Studies have shown that depression and anxiety have adverse effects on pain, DAS28, quality of life, and functionality in the future (Abu Al-Fadl, Ismail, Thabit, & El-Serogy, 2014; Curtis, Groarke, Coughlan, & Gsel, 2005; Mann, 2010; morris et al., 2011; Rezaei et al., 2014; Treharne et al., 2007). Nevertheless, only third patients used various methods of stress management and meditation or relaxation (the least frequent SMB in our patients) which could be due to their lack of knowledge and skill. Therefore, it is recommended that patients, their families, and health professionals become more familiar with stress management and apply this techniques in daily living.

In our study, meditation was performed by patients with moderate disease activity approximately 3 times more than the patients in remission. Moreover married patients used this behavior 74% less than single patients. With an increase in age, the use of this SMB decreased. This finding is in line with the results of a study conducted by Mostafa was noted a significant relationship between depression, age and disease related factors (Mostafa & Radwan, 2013). The relationship between aging and depression seems to be driven by the socio demographic feature and health status of older patients such as marital status, level of limitation in daily activities, educational level, and cognitive impairment.

Diet is an important behavior for losing weight in order to prevent joint destruction. In the present study, some of the participants used this behavior in their daily living which could be due to family meal plans that is rich in carbohydrates and fat.
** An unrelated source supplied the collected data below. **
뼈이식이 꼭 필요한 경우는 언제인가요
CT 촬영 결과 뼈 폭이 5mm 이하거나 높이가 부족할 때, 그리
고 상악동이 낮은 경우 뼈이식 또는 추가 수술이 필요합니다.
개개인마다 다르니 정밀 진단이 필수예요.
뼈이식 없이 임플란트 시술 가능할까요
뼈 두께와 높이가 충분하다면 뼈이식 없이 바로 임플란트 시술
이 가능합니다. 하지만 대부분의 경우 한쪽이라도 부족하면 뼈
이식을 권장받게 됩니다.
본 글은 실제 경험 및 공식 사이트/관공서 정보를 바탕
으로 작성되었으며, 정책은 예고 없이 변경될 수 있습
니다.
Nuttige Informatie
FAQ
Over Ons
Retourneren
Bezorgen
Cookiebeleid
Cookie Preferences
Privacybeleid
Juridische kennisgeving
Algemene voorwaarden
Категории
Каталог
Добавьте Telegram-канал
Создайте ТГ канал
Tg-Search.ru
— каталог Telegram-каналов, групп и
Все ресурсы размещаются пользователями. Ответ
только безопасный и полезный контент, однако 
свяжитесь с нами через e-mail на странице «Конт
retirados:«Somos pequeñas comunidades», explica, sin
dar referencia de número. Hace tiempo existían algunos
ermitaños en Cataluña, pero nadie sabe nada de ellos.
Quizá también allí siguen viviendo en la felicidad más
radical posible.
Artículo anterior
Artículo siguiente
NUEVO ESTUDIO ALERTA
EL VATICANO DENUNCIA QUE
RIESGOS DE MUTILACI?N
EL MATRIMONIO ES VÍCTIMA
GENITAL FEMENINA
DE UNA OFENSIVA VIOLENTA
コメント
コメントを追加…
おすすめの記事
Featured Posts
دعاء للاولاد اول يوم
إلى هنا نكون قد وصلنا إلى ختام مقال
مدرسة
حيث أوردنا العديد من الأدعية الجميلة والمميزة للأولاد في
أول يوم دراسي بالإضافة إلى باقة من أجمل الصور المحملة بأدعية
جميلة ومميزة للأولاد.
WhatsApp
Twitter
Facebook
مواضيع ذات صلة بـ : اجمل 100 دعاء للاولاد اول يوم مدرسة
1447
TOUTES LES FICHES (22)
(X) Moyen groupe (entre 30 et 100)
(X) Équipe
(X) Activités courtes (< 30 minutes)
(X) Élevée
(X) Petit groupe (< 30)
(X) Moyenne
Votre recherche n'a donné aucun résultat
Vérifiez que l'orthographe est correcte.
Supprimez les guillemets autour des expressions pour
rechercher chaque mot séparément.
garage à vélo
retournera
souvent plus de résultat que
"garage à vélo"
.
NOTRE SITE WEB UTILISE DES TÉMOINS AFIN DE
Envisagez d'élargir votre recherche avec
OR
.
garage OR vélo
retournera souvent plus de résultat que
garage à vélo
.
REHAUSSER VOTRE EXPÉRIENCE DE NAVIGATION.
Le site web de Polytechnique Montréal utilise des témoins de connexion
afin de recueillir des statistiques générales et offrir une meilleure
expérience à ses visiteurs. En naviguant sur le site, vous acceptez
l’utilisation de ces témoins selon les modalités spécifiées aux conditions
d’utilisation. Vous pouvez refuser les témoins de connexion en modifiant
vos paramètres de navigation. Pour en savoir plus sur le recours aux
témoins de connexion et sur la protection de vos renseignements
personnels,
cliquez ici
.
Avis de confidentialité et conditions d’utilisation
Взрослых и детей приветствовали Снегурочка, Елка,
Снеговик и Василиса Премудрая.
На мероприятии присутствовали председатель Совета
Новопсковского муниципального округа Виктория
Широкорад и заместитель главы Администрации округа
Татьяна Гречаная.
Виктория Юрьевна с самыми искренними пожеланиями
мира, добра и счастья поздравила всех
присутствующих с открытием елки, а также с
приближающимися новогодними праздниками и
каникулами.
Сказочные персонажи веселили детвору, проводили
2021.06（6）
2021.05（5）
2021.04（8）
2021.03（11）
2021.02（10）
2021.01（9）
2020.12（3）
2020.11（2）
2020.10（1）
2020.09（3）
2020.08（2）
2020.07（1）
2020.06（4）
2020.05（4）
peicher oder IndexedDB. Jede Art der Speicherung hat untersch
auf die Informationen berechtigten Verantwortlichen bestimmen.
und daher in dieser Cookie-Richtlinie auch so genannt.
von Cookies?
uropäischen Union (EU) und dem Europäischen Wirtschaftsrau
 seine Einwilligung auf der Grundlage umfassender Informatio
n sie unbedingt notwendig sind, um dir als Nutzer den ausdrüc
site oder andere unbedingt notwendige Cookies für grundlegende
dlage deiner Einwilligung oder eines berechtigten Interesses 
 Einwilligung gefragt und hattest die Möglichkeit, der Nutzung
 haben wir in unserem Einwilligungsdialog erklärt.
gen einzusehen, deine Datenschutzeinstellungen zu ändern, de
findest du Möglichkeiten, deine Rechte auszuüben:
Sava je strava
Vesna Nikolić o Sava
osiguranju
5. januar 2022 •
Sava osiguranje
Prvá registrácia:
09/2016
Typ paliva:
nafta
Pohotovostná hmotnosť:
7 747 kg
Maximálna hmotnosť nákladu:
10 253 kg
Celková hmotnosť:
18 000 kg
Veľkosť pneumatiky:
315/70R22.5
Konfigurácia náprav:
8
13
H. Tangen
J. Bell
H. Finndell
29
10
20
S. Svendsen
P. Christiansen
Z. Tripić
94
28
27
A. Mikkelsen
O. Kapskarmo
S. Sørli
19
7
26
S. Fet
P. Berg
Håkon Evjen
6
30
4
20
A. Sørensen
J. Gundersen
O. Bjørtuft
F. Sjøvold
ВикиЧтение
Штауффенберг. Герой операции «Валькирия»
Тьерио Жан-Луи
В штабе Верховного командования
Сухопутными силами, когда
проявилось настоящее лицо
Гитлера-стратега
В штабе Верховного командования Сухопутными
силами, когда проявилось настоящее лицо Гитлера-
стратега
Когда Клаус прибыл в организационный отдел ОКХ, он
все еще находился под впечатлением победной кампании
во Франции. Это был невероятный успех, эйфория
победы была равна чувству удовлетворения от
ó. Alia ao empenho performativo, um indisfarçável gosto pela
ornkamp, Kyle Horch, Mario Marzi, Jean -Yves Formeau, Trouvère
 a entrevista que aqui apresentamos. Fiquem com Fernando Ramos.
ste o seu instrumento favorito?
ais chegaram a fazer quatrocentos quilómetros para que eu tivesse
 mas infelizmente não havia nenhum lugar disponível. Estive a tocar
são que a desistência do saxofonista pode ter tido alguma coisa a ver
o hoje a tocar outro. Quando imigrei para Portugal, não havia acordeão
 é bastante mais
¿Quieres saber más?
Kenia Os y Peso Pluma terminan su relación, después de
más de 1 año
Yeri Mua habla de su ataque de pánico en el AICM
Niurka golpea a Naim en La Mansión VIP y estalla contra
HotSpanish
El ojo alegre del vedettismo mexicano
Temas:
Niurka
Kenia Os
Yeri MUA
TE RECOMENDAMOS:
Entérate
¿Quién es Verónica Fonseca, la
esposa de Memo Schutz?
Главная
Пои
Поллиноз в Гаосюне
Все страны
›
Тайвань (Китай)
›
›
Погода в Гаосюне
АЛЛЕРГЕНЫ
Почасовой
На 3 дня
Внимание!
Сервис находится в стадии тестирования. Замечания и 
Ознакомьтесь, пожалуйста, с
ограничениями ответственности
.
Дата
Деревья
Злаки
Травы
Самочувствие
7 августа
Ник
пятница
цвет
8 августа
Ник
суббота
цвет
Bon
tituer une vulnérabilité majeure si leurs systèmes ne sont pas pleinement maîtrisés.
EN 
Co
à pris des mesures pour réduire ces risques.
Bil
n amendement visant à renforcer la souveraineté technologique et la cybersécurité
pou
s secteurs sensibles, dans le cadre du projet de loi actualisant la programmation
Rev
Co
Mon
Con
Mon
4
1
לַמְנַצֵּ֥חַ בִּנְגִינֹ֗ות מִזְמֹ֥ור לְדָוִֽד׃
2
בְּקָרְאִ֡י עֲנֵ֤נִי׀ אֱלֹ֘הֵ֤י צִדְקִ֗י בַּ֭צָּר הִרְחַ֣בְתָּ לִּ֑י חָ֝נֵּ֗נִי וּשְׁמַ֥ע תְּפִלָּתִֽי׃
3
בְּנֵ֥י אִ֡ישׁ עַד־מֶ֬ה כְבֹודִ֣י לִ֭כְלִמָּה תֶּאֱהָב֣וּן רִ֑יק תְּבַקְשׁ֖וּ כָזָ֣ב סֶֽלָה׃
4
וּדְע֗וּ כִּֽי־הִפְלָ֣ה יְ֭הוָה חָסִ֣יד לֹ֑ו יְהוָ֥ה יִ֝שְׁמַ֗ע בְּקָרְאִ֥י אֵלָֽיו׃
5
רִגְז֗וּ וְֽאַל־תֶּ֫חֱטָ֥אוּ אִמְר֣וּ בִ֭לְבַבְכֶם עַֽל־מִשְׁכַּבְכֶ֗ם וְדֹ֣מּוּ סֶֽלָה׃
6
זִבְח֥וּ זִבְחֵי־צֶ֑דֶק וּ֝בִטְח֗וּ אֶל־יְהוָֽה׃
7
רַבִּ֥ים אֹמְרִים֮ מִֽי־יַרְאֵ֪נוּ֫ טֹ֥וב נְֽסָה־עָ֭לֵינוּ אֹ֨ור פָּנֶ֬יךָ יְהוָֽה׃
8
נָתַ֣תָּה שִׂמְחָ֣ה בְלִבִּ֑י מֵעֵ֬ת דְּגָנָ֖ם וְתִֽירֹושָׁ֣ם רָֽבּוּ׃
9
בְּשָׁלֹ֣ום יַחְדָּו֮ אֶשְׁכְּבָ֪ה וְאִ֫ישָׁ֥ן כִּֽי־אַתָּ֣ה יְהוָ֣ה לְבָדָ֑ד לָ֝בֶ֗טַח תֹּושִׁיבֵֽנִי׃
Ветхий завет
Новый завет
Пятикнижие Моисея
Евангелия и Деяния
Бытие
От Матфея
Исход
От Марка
In our study, some patients used aquatic exercises such as swimming. Interestingly, patients with higher levels of education and health status using these behaviors more than illiterate patient. With higher levels of education, patients obtained more knowledge about the benefits of SMB such as aquatic exercises like swimming for improving health status. However, the role of health status in this behavior was not considerable, and this behavior could be influenced by other factors such as knowledge, cost, access to facilities, etc. According to the literature review, aquatic exercises have a greater positive psychological effect versus land exercises (Iversen, Chhabriya, & Shadick, 2011). The combination of aquatic exercises and SMB is beneficial to the physical health (Karatepe et al., 2011). Half of the participants in the present study spent more than 10 minutes per day exercising; nonetheless, with the increase in disease activity and pain, physical activity decreased. In addition, exercise increased with improvement in health status that could be related to the functional status. Various studies have shown that exercise has a positive impact on improving the function and quality of life of the RA patients (Chang et al., 2009; Karatepe et al., 2011). Contrary to our study, Iversen et al reported that patients with moderate to severe disease activity and more disability spent more time on physical activity and exercise (Iversen et al., 2011).

5. Conclusion

In the present study, patient used various types of SMB. Some behaviors such as drug management, frequent referral to the physician, changing the dose or intervals between drug management, adequate rest and sympathy were seen in more than 90% while other behaviors like exercise, swimming, massage, heating, stress management, meditation, hot water pool and bag, and protecting the joints were performed less than the ideal. The education level, gender, occupation, age, health and marital status, DAS28, VAS, and PGA were recognized as factors influencing on SMB in RA patients. According to the literature, continuous use of self-management behaviors plays an important role in controlling RA patients; therefore, should be considered in designing, planning, implementing programs.

Acknowledgments

The paper was part of Ph.D thesis of the first author in Health Education and promotion at Yazd Shahid Sadoughi university of medical sciences. The author wish to thank all patients, physicians, employees of Rheumatology clinic at shariati Hospital, Tehran.